Mistral Enters the Vision Space
Pixtral 12B is Mistral AI's first vision-language model — a 12-billion parameter multimodal model that combines a new vision encoder (400M params) with the Mistral Nemo 12B language backbone.
The model is released under Apache 2.0 — fully open for commercial use, fine-tuning, and deployment without restrictions.
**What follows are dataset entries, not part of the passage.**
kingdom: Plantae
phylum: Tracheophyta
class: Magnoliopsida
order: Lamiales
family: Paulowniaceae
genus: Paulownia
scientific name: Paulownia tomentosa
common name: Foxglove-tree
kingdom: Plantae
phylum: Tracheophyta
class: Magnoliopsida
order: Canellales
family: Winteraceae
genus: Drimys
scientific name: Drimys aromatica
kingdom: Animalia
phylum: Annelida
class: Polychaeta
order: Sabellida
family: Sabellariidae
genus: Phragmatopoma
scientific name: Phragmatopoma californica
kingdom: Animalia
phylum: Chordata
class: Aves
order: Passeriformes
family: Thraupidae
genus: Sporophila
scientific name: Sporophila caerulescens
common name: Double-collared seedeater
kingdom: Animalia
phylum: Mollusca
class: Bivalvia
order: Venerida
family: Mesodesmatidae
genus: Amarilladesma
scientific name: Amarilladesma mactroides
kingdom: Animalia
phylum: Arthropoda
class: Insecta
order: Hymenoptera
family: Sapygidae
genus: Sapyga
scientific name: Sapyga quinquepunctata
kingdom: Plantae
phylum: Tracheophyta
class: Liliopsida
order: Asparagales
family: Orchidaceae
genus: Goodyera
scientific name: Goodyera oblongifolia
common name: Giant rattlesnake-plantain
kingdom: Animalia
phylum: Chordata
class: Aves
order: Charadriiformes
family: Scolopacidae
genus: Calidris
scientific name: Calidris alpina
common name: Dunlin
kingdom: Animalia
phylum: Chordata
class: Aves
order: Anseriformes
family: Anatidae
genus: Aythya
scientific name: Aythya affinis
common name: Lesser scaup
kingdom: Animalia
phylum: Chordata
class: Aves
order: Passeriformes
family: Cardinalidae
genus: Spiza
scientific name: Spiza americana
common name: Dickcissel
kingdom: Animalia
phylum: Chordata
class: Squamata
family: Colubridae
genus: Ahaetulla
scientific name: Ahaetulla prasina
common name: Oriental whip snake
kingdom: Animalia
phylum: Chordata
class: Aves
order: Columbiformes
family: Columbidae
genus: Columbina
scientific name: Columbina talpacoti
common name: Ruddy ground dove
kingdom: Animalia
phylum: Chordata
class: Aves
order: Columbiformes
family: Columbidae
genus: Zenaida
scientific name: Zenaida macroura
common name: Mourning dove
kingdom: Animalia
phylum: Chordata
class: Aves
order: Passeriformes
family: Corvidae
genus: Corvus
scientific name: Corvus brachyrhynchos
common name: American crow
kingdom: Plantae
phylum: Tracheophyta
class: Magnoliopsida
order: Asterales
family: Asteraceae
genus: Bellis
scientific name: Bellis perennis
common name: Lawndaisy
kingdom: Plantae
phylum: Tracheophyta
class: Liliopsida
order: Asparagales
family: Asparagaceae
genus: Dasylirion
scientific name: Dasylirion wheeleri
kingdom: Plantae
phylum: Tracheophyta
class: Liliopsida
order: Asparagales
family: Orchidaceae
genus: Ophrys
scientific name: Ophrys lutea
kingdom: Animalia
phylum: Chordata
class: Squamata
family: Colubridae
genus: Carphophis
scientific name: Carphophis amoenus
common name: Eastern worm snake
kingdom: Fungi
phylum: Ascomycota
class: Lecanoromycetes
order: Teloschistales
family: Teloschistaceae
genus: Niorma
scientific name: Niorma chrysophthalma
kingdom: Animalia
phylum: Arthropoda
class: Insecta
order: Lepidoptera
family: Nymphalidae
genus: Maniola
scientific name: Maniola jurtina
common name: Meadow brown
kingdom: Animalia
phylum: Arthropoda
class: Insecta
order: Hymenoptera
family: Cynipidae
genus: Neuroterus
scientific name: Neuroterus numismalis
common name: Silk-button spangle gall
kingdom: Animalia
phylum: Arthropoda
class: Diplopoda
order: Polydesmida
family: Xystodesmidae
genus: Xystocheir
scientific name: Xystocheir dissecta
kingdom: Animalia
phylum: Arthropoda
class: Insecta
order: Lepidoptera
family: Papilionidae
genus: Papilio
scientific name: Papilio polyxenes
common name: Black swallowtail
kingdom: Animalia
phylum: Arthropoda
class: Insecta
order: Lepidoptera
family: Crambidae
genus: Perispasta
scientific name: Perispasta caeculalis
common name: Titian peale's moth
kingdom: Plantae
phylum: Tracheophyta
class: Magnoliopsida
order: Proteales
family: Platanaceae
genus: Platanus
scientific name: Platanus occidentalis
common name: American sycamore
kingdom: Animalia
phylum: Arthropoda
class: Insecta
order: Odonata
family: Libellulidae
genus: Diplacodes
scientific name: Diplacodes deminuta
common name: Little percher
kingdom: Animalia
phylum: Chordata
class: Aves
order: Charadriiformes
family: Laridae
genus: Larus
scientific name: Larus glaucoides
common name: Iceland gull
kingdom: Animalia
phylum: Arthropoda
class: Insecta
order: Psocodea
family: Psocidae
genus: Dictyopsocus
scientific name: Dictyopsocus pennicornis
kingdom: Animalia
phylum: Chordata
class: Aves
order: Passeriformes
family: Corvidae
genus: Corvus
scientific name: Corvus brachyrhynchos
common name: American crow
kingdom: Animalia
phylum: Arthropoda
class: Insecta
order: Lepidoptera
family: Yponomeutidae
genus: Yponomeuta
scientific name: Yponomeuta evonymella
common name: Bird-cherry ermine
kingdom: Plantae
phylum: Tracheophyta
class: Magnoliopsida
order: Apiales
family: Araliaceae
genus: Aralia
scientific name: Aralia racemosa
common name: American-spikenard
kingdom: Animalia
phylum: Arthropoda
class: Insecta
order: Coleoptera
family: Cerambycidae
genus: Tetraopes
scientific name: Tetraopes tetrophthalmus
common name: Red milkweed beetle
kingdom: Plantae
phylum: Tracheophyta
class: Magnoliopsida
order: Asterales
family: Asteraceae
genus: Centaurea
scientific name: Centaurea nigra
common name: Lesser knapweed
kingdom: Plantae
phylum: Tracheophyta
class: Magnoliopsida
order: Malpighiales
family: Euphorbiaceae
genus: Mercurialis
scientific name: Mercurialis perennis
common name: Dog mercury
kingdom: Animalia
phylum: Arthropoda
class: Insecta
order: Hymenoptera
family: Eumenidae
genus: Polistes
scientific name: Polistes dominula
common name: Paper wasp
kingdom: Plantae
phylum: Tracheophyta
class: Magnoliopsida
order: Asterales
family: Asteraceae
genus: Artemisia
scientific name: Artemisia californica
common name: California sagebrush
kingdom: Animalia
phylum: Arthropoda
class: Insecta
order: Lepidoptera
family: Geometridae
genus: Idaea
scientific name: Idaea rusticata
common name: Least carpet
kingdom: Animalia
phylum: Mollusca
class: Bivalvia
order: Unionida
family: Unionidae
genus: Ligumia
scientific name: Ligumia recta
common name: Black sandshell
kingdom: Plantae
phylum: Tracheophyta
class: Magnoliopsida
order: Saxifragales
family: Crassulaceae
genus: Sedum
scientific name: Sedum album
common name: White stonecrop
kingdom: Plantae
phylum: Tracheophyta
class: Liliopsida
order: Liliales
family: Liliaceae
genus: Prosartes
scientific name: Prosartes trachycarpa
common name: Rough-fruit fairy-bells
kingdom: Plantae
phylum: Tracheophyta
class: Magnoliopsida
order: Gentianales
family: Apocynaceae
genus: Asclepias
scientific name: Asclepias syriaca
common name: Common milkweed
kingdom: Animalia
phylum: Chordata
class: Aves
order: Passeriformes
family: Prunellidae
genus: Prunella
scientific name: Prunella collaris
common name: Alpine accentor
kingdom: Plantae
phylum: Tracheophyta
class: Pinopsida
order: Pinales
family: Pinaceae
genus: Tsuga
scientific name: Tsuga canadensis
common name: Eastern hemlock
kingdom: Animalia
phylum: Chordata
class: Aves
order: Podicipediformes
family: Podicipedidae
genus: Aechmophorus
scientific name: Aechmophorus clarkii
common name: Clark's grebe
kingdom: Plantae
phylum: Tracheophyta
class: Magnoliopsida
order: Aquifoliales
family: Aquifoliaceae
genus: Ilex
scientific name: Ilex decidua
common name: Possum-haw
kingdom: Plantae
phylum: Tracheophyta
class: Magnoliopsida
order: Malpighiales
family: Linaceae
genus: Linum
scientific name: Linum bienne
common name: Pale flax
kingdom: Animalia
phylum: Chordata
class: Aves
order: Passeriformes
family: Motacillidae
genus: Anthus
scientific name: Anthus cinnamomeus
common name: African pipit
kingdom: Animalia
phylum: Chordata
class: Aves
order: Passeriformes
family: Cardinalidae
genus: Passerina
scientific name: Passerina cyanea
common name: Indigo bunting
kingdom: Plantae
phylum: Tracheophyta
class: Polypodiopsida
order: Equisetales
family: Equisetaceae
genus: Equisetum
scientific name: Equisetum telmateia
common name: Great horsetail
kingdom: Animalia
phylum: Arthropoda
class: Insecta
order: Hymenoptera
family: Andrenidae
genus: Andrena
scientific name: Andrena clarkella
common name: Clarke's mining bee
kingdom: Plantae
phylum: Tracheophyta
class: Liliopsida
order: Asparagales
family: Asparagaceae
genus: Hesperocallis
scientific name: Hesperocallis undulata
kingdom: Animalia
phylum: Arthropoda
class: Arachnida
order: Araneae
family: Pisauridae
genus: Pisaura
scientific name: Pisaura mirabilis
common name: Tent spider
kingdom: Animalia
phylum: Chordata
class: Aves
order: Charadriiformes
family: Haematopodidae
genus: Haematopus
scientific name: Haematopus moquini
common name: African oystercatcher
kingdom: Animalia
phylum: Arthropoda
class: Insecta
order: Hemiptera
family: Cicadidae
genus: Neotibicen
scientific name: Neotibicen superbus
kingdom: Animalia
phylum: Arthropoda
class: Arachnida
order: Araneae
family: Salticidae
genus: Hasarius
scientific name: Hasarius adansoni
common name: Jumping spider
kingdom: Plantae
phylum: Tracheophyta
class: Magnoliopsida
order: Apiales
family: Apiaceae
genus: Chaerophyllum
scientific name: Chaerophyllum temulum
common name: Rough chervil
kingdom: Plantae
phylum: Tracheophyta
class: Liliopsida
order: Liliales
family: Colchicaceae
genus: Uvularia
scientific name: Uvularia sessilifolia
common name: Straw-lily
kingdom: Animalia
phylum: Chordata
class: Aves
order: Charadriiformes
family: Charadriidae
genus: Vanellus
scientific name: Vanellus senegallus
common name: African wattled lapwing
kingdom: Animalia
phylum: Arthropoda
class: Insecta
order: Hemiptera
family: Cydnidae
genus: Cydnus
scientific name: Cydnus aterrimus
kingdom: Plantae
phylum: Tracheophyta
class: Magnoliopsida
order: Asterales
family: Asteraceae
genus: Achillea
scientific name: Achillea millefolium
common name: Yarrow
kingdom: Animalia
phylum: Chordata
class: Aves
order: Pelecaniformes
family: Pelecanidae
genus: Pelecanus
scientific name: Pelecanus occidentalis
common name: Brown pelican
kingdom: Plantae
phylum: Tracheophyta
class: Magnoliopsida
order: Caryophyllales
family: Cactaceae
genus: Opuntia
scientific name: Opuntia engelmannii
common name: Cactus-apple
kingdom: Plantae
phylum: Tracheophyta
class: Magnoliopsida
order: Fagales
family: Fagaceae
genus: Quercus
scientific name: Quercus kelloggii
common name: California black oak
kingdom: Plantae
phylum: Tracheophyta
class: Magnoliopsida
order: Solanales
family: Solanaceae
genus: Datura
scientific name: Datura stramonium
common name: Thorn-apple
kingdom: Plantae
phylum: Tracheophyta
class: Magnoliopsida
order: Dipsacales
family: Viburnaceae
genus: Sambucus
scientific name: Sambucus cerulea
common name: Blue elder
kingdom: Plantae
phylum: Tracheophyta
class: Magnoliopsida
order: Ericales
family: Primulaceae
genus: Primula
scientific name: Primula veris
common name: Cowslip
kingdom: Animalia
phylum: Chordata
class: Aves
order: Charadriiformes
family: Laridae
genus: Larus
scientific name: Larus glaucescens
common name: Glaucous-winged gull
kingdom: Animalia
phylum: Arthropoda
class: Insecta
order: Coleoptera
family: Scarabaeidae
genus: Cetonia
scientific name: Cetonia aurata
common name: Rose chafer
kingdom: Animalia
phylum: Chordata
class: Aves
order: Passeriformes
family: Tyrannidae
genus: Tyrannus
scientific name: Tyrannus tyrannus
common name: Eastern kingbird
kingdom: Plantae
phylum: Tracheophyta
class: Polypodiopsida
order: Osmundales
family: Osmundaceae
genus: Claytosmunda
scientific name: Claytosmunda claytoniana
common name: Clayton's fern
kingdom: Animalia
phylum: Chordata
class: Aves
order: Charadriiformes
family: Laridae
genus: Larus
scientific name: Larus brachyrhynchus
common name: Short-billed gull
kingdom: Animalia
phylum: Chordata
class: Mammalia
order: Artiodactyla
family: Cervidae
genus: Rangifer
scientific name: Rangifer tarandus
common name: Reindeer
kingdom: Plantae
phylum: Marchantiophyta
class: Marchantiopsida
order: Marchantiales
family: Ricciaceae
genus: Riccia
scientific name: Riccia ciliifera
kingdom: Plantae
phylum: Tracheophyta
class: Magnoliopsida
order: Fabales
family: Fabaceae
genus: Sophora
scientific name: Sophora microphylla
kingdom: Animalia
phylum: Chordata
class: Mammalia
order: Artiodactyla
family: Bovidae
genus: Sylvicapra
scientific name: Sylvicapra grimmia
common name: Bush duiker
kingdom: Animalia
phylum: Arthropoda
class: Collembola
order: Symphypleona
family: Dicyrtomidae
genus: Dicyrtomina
Arbitrary Resolution Image Processing
Most vision-language models process images at a fixed resolution (e.g., 336×336 or 448×448 pixels), which distorts or loses information in images with unusual aspect ratios. Pixtral uses a variable-resolution approach: images are tiled into patches that preserve the native aspect ratio, with no forced resizing.
This matters for:
- Documents — preserve text readability at native resolution
- Panoramic images — no distortion from forced square crop
- Diagrams — fine detail in technical drawings remains crisp
- Charts — axis labels and data points remain legible
Benchmark Results
| Benchmark | Pixtral 12B | LLaVA-1.6 34B | InternVL2 8B | GPT-4o mini | |-----------|-------------|----------------|--------------|-------------| | MMMU | 52.5% | 49.9% | 51.2% | 60.0% | | MathVista | 58.0% | 46.5% | 54.7% | 52.4% | | ChartQA | 81.8% | 65.5% | 83.3% | 85.7% | | DocVQA | 90.1% | 78.2% | 91.5% | 88.5% |
Pixtral beats LLaVA-1.6 34B (nearly 3x larger) on every benchmark — a strong result for a 12B model.
Using the Mistral API
from mistralai import Mistral
import base64
client = Mistral(api_key="your-api-key")
# Load image as base64
with open("chart.png", "rb") as f:
image_b64 = base64.b64encode(f.read()).decode()
response = client.chat.complete(
model="pixtral-12b-2409",
messages=[
{
"role": "user",
"content": [
{
"type": "image_url",
"image_url": f"data:image/png;base64,{image_b64}"
},
{
"type": "text",
"text": "Extract all data values from this bar chart as a JSON array."
}
]
}
]
)
print(response.choices[0].message.content)
Self-Hosting With vLLM
pip install vllm
# Start vLLM server with Pixtral
python -m vllm.entrypoints.openai.api_server --model mistralai/Pixtral-12B-2409 --tokenizer_mode mistral --config_format mistral --load_format mistral --max-model-len 32768 --gpu-memory-utilization 0.9
The vLLM server exposes an OpenAI-compatible endpoint — switch base_url in your existing code.
Use Cases
Invoice and receipt processing: Extract line items, totals, and vendor details from scanned documents with high accuracy.
Technical diagram analysis: Parse architecture diagrams, circuit schematics, or flowcharts and convert to structured descriptions.
Chart data extraction: Pull numeric values from bar charts, line graphs, and tables for automated reporting pipelines.
Screenshot understanding: Analyze UI screenshots for accessibility audits, bug reports, or automated testing.
Summary
Pixtral 12B is the strongest Apache 2.0 licensed vision model in its size class. The variable resolution approach is a genuine architectural improvement over fixed-patch models. Access it via Mistral API or download weights from HuggingFace.